Vitamin A deficiencies are caused by a poor diet, so the first step is to make sure you are following a appropriate diet plan for your turtle, providing recommended foods and avoiding too many ‘treats’. Most commercial name brand turtle pellets or sticks will offer balanced nutrients, including vitamin A. Cod liver oil is high in vitamin A, as well as dark leafy vegetables and small prey such as earthworms or small fish.

Additionally, make sure they have a nice warm area to bask and depending on the species, that the water is warm enough. The water in their tank should range from the mid 70°– 80°F. If it is below that then the water is probably too cold and could cause them to get sick overtime if not corrected.

The Turtles Habitat as Cause

Serious illness is not the only reason a turtle may become stuck on their backside. Another way is through their environment or habitat.

Too shallow of water could make it difficult for them to right themselves and is also potentially the most fatal as their head could get stuck under the water and they could drown. Turtles do not have gills but lungs just like you and me. They can hold their breath for an extremely long time, but not forever. Make sure your turtles habitat has an amount of water that is at least as deep as their shell is wide, which should allow them to right themselves in no time.

Alternatively rocks and other objects could be placed in such a way that it hinders your turtles navigation especially if the tank is too small. Generally, a turtle between 6-8 inches will do just fine in a 55 gallon tank. For turtles over 8 inches tanks in the 75-125 gallon range are best.

If you are concerned with a part of your tank that the turtle might not be able to right itself, then very gently put the turtle on its back in the area for a quick health check.
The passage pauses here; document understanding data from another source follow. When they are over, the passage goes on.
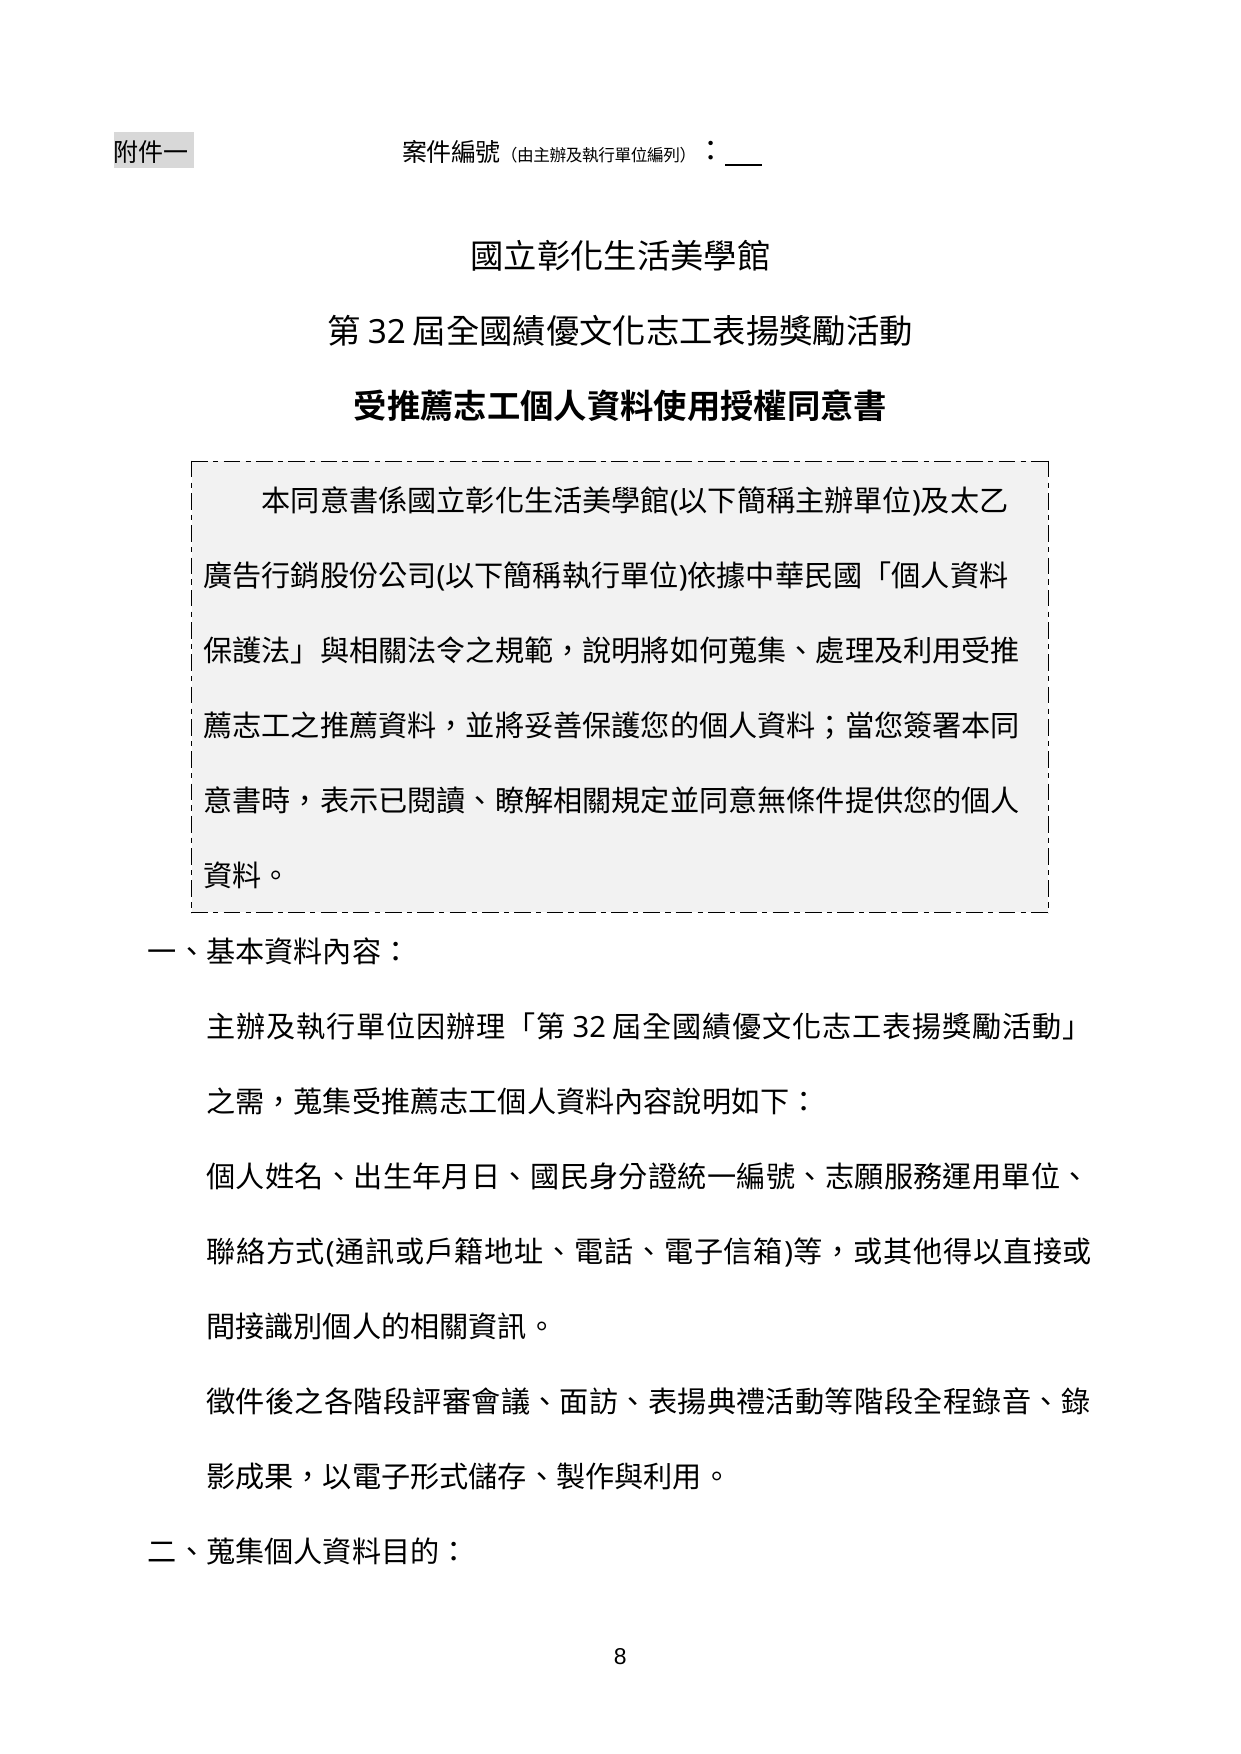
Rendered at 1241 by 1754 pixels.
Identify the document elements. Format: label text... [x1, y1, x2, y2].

text 個人姓名、出生年月日、國民身分證統一編號、志願服務運用單位、聯絡方式(通訊或戶籍地址、電話、電子信箱)等，或其他得以直接或間接識別個人的相關資訊。 [206, 1138, 1092, 1363]
text 受推薦志工個人資料使用授權同意書 [148, 367, 1092, 442]
table_header 本同意書係國立彰化生活美學館(以下簡稱主辦單位)及太乙廣告行銷股份公司(以下簡稱執行單位)依據中華民國「個人資料保護法」與相關法令之規範，說明將如何蒐集、處理及利用受推薦志工之推薦資料，並將妥善保護您的個人資料；當您簽署本同意書時，表示已閱讀、瞭解相關規定並同意無條件提供您的個人資料。 [192, 461, 1048, 912]
text 二、蒐集個人資料目的： [148, 1513, 1092, 1588]
text 主辦及執行單位因辦理「第32屆全國績優文化志工表揚獎勵活動」之需，蒐集受推薦志工個人資料內容說明如下： [206, 988, 1092, 1138]
text 一、基本資料內容： [148, 913, 1092, 988]
text 徵件後之各階段評審會議、面訪、表揚典禮活動等階段全程錄音、錄影成果，以電子形式儲存、製作與利用。 [206, 1363, 1092, 1513]
text 國立彰化生活美學館 [148, 217, 1092, 292]
text 第32屆全國績優文化志工表揚獎勵活動 [148, 292, 1092, 367]
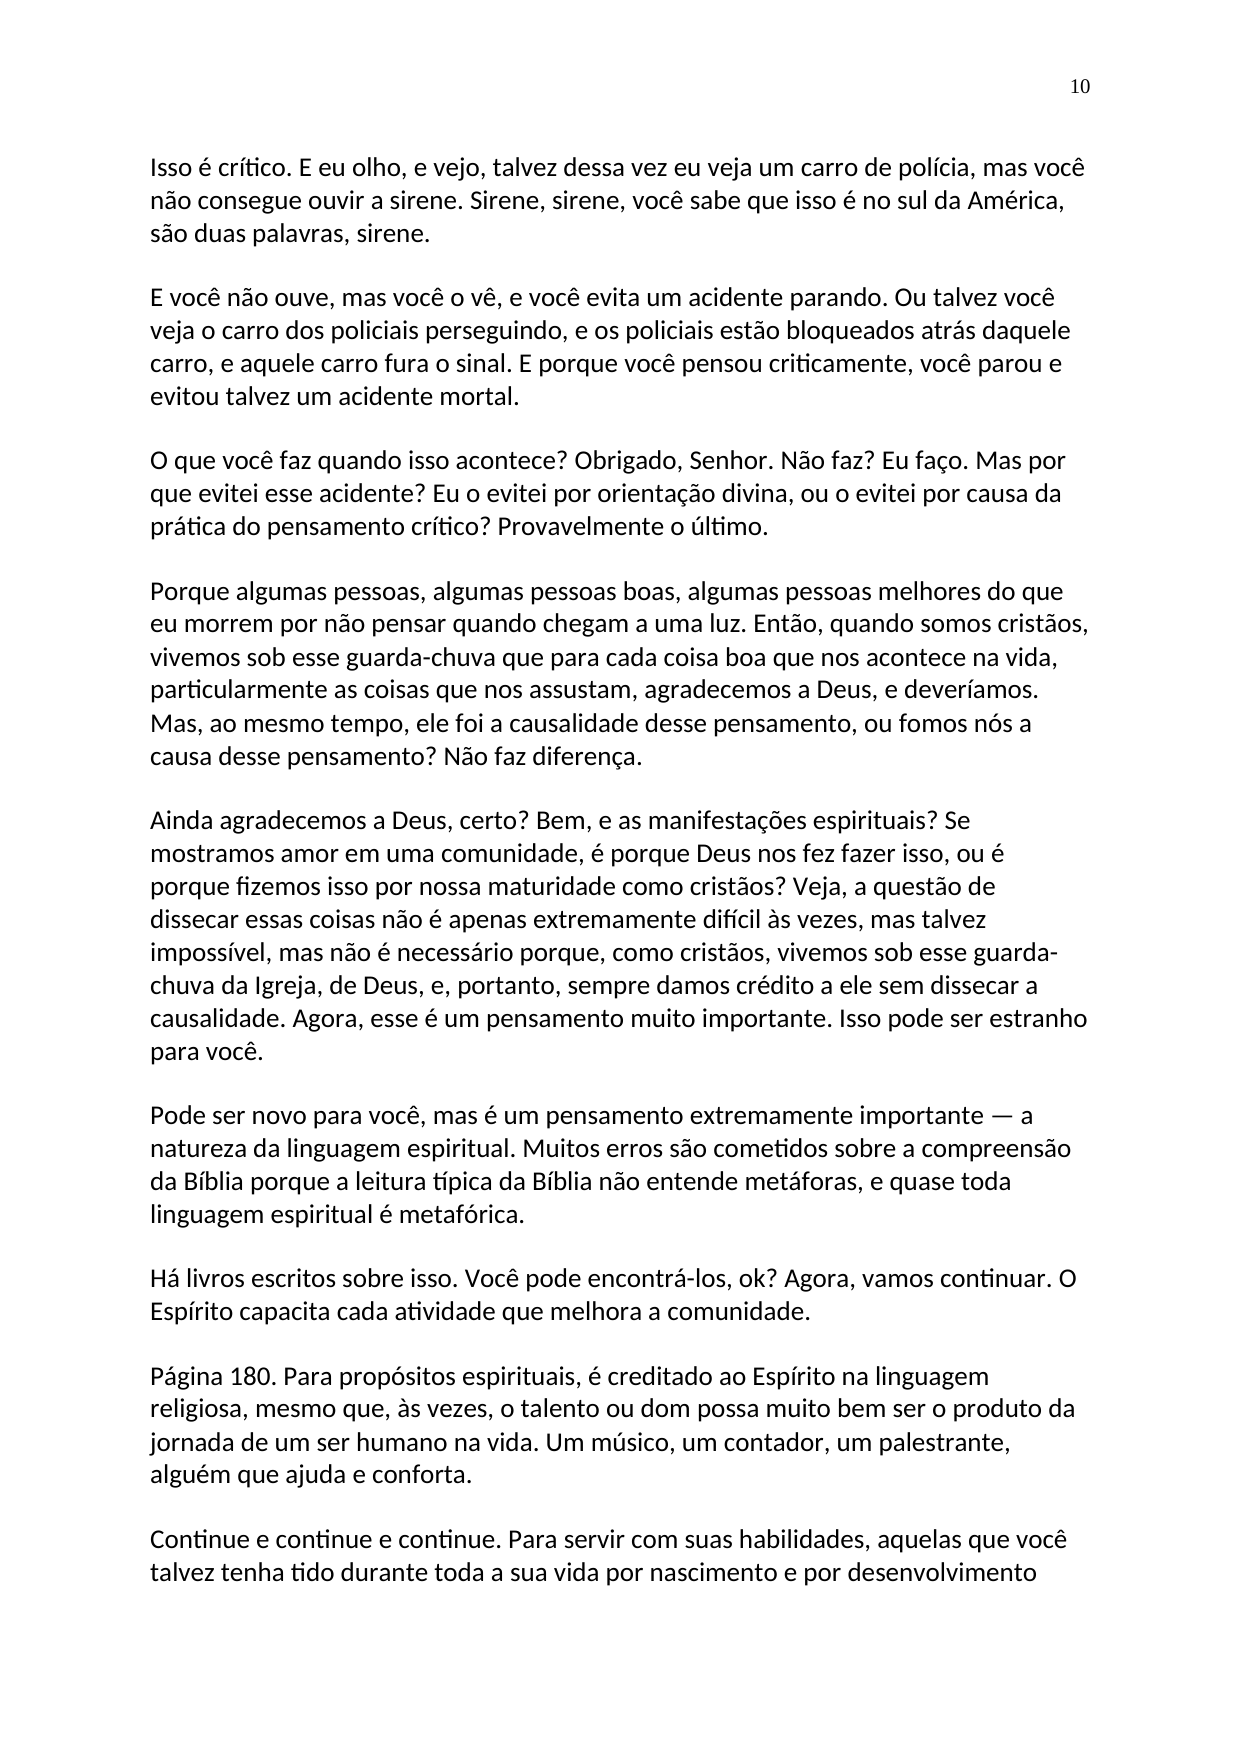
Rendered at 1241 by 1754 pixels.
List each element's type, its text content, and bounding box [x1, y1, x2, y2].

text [150, 1522, 1090, 1588]
text E você não ouve, mas você o vê, e você evita um acidente parando. Ou talvez você veja o carro dos policiais perseguindo, e os policiais estão bloqueados atrás daquele carro, e aquele carro fura o sinal. E porque você pensou criticamente, você parou e evitou talvez um acidente mortal. [150, 280, 1090, 412]
text Pode ser novo para você, mas é um pensamento extremamente importante — a natureza da linguagem espiritual. Muitos erros são cometidos sobre a compreensão da Bíblia porque a leitura típica da Bíblia não entende metáforas, e quase toda linguagem espiritual é metafórica. [150, 1098, 1090, 1230]
text Há livros escritos sobre isso. Você pode encontrá-los, ok? Agora, vamos continuar. O Espírito capacita cada atividade que melhora a comunidade. [150, 1261, 1090, 1327]
text Página 180. Para propósitos espirituais, é creditado ao Espírito na linguagem religiosa, mesmo que, às vezes, o talento ou dom possa muito bem ser o produto da jornada de um ser humano na vida. Um músico, um contador, um palestrante, alguém que ajuda e conforta. [150, 1359, 1090, 1491]
text Ainda agradecemos a Deus, certo? Bem, e as manifestações espirituais? Se mostramos amor em uma comunidade, é porque Deus nos fez fazer isso, ou é porque fizemos isso por nossa maturidade como cristãos? Veja, a questão de dissecar essas coisas não é apenas extremamente difícil às vezes, mas talvez impossível, mas não é necessário porque, como cristãos, vivemos sob esse guarda-chuva da Igreja, de Deus, e, portanto, sempre damos crédito a ele sem dissecar a causalidade. Agora, esse é um pensamento muito importante. Isso pode ser estranho para você. [150, 803, 1090, 1067]
text Porque algumas pessoas, algumas pessoas boas, algumas pessoas melhores do que eu morrem por não pensar quando chegam a uma luz. Então, quando somos cristãos, vivemos sob esse guarda-chuva que para cada coisa boa que nos acontece na vida, particularmente as coisas que nos assustam, agradecemos a Deus, e deveríamos. Mas, ao mesmo tempo, ele foi a causalidade desse pensamento, ou fomos nós a causa desse pensamento? Não faz diferença. [150, 574, 1090, 772]
text O que você faz quando isso acontece? Obrigado, Senhor. Não faz? Eu faço. Mas por que evitei esse acidente? Eu o evitei por orientação divina, ou o evitei por causa da prática do pensamento crítico? Provavelmente o último. [150, 443, 1090, 542]
text Isso é crítico. E eu olho, e vejo, talvez dessa vez eu veja um carro de polícia, mas você não consegue ouvir a sirene. Sirene, sirene, você sabe que isso é no sul da América, são duas palavras, sirene. [150, 150, 1090, 249]
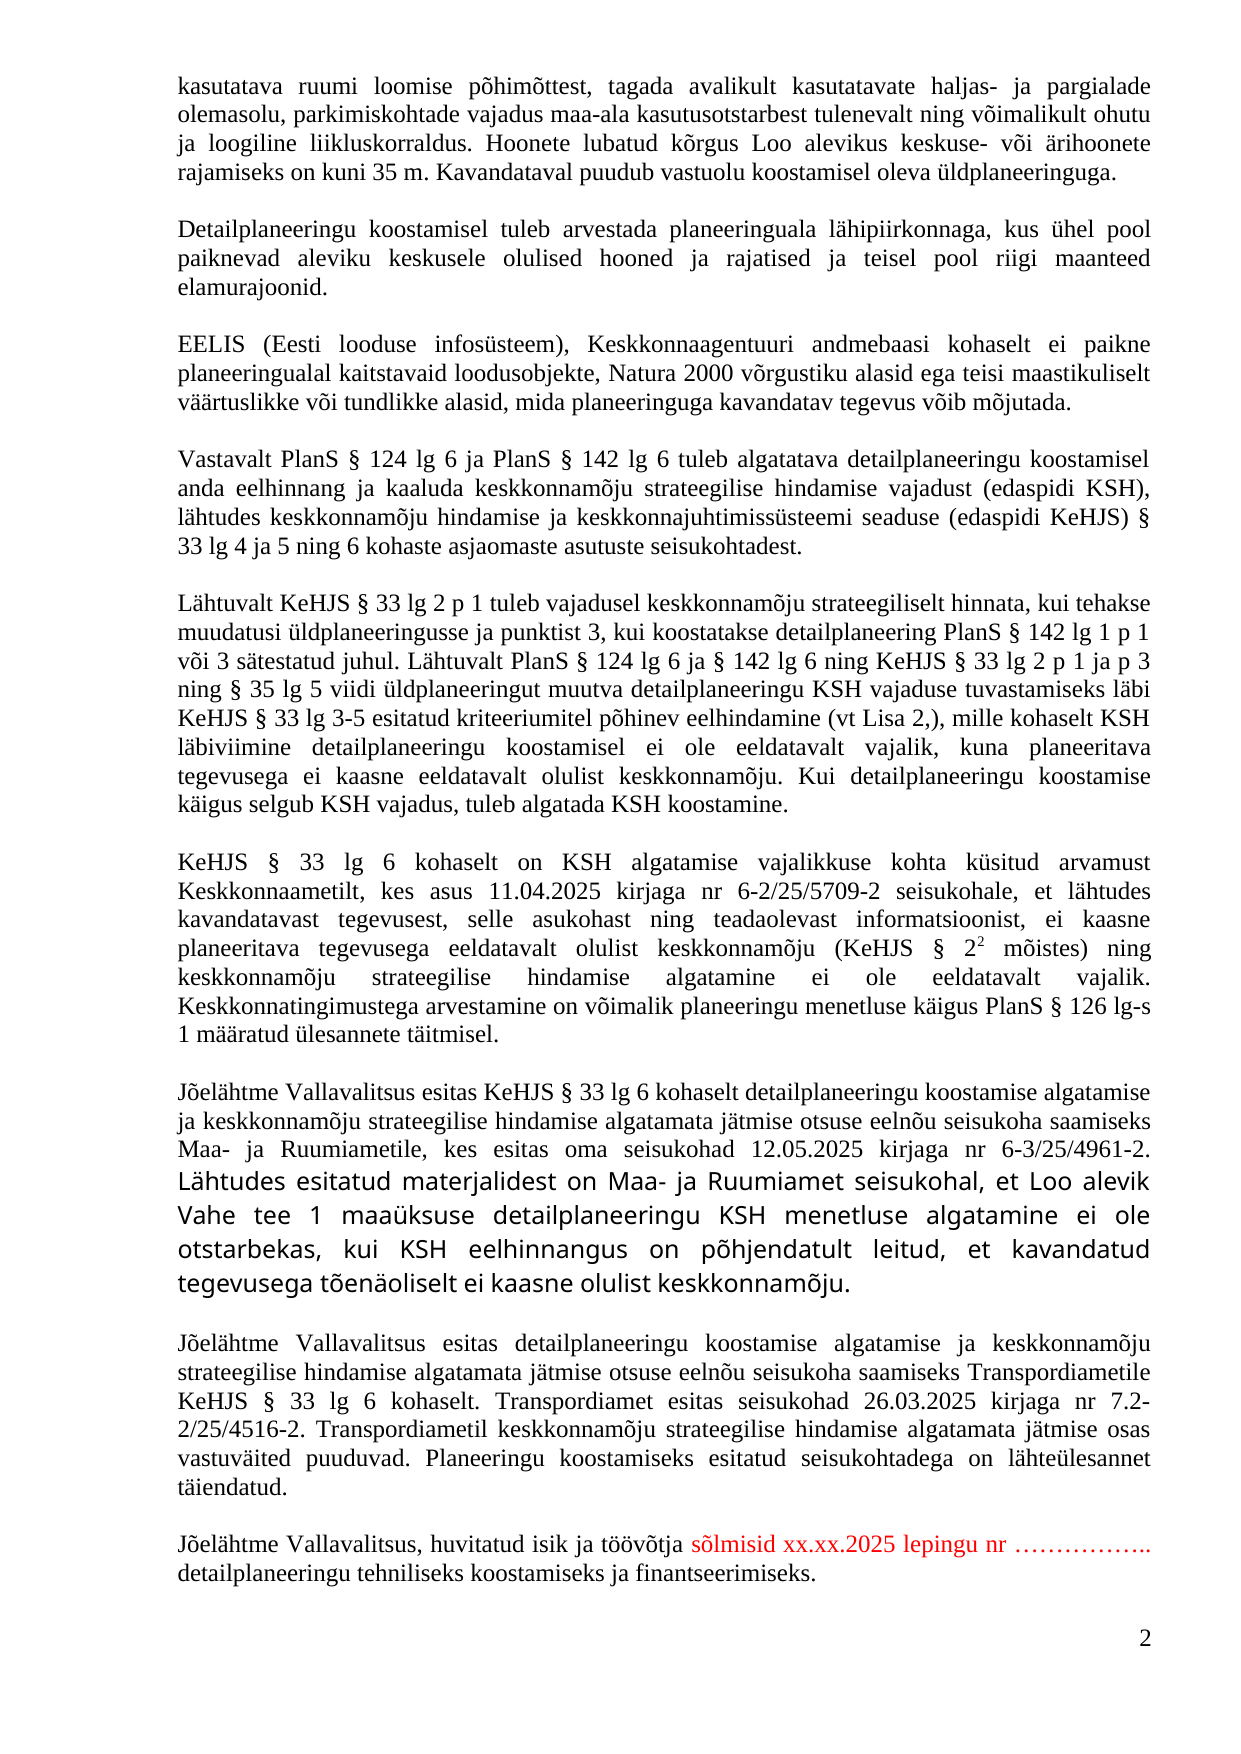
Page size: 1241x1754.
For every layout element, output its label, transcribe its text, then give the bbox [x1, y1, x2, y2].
If it can’t right itself on its own then put the turtle back on its stomach and you might need to make changes to their environment.

Turtles Flipping Each Other Over

While some turtles can get along fine in the same tank, sometimes due to size constraints or changes in temperament, fights can start flaring up. While it is more common with tortoises and land turtles, some times their fighting may lead to one flipping the other over. Male tortoises especially will fight each other by trying to flip the other onto their backs.

If you notice any biting or chasing by one turtle to another then you will probably have to separate them and put them each in their own tank.

How Do Turtles Unflip Themselves?

Some turtle keepers, especially less experienced ones, can become understandably concerned or anxious about their turtle getting stuck on its back. As long as the problems of illness, fighting, and a poor habitat are not present, then there is no reason to worry as turtles are very capable creatures at righting themselves. Mother nature has provided them with all the necessary skills to do so.

A healthy turtle will use its legs and sometimes even it’s head to push against the ground or the side of something to slowly roll themselves back over on to their stomach. As long as the turtle is healthy it is quite natural for them to do so.

Is it Bad to Turn a Turtle Upside Down While Handling Them?

While they might not like it much and may be unhappy at you doing it to them, it should be fine. It is however absolutely important that when turning them over in your hand that you do so very slowly and never shake them while holding them. That can potentially cause injury to their internal organs and be very painful for them.

So while you should avoid turning them over if possible if theirs a good reason and its done gently and for a small amount of time.